GPT‑5.1-Codex-Max is presently accessible to users on ChatGPT Plus, Pro, Business, Edu, and Enterprise plans. It will also become the new default in Codex-based environments, replacing GPT‑5.1-Codex, which served as a more general-purpose model.

OpenAI notes that 95% of its internal engineers engage with Codex on a weekly basis, and since adoption, these engineers have delivered approximately 70% more pull requests on average, underscoring the tool’s impact on internal development velocity.

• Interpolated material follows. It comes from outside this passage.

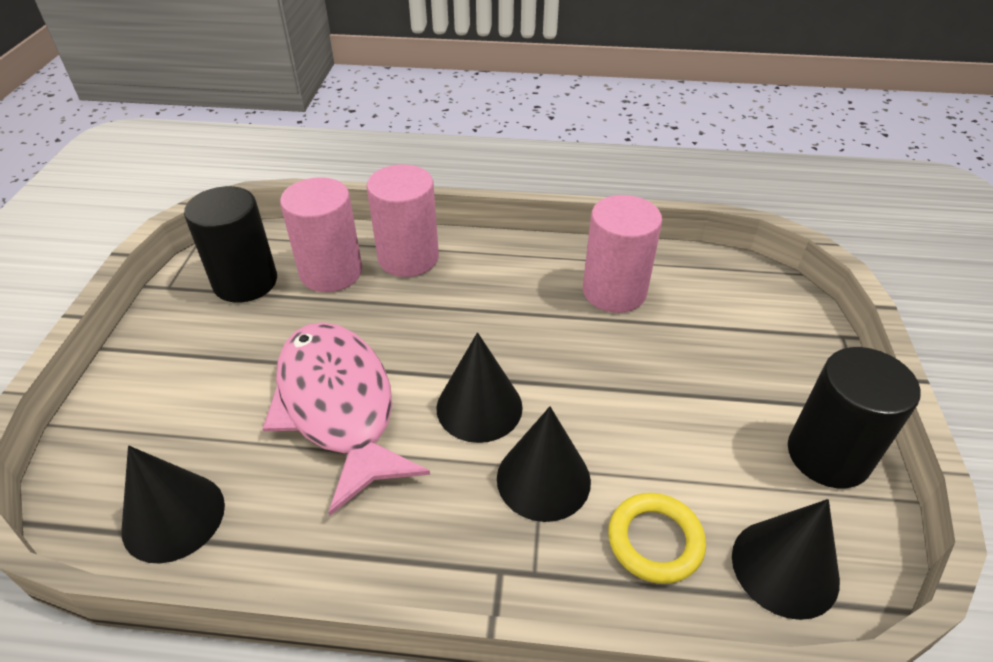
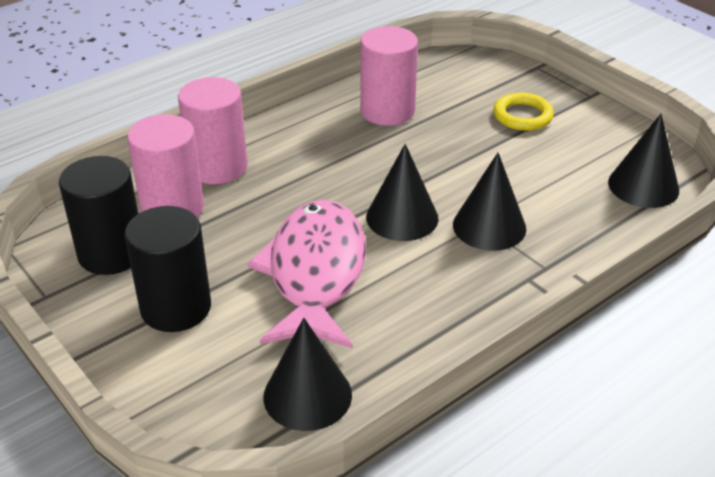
camera: 45 degrees left, 5 degrees down
(338, 407) = (315, 274): pink fish -> pink fish turned 75 degrees clockwise
(655, 541) = (578, 214): yellow ring -> yellow ring (522, 116)
(828, 455) = (601, 127): black cylinder -> black cylinder (176, 308)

Despite its autonomy and persistence, OpenAI emphasizes that Codex-Max should be regarded as a coding assistant rather than a substitute for human review. The model generates terminal logs, test citations, and tool call outputs to promote transparency in the generated code.

Outlook

GPT‑5.1-Codex-Max heralds a substantial evolution in OpenAI’s approach to agentic development tools, offering enhanced reasoning depth, token efficiency, and interactive capabilities across software engineering tasks. By expanding its context management and compaction strategies, the model is poised to tackle tasks at the scale of entire repositories, as opposed to individual files or snippets.

With a continued focus on agentic workflows, secure sandboxes, and real-world evaluation metrics, Codex-Max sets the stage for the next era of AI-assisted programming environments, underscoring the significance of oversight in increasingly autonomous systems.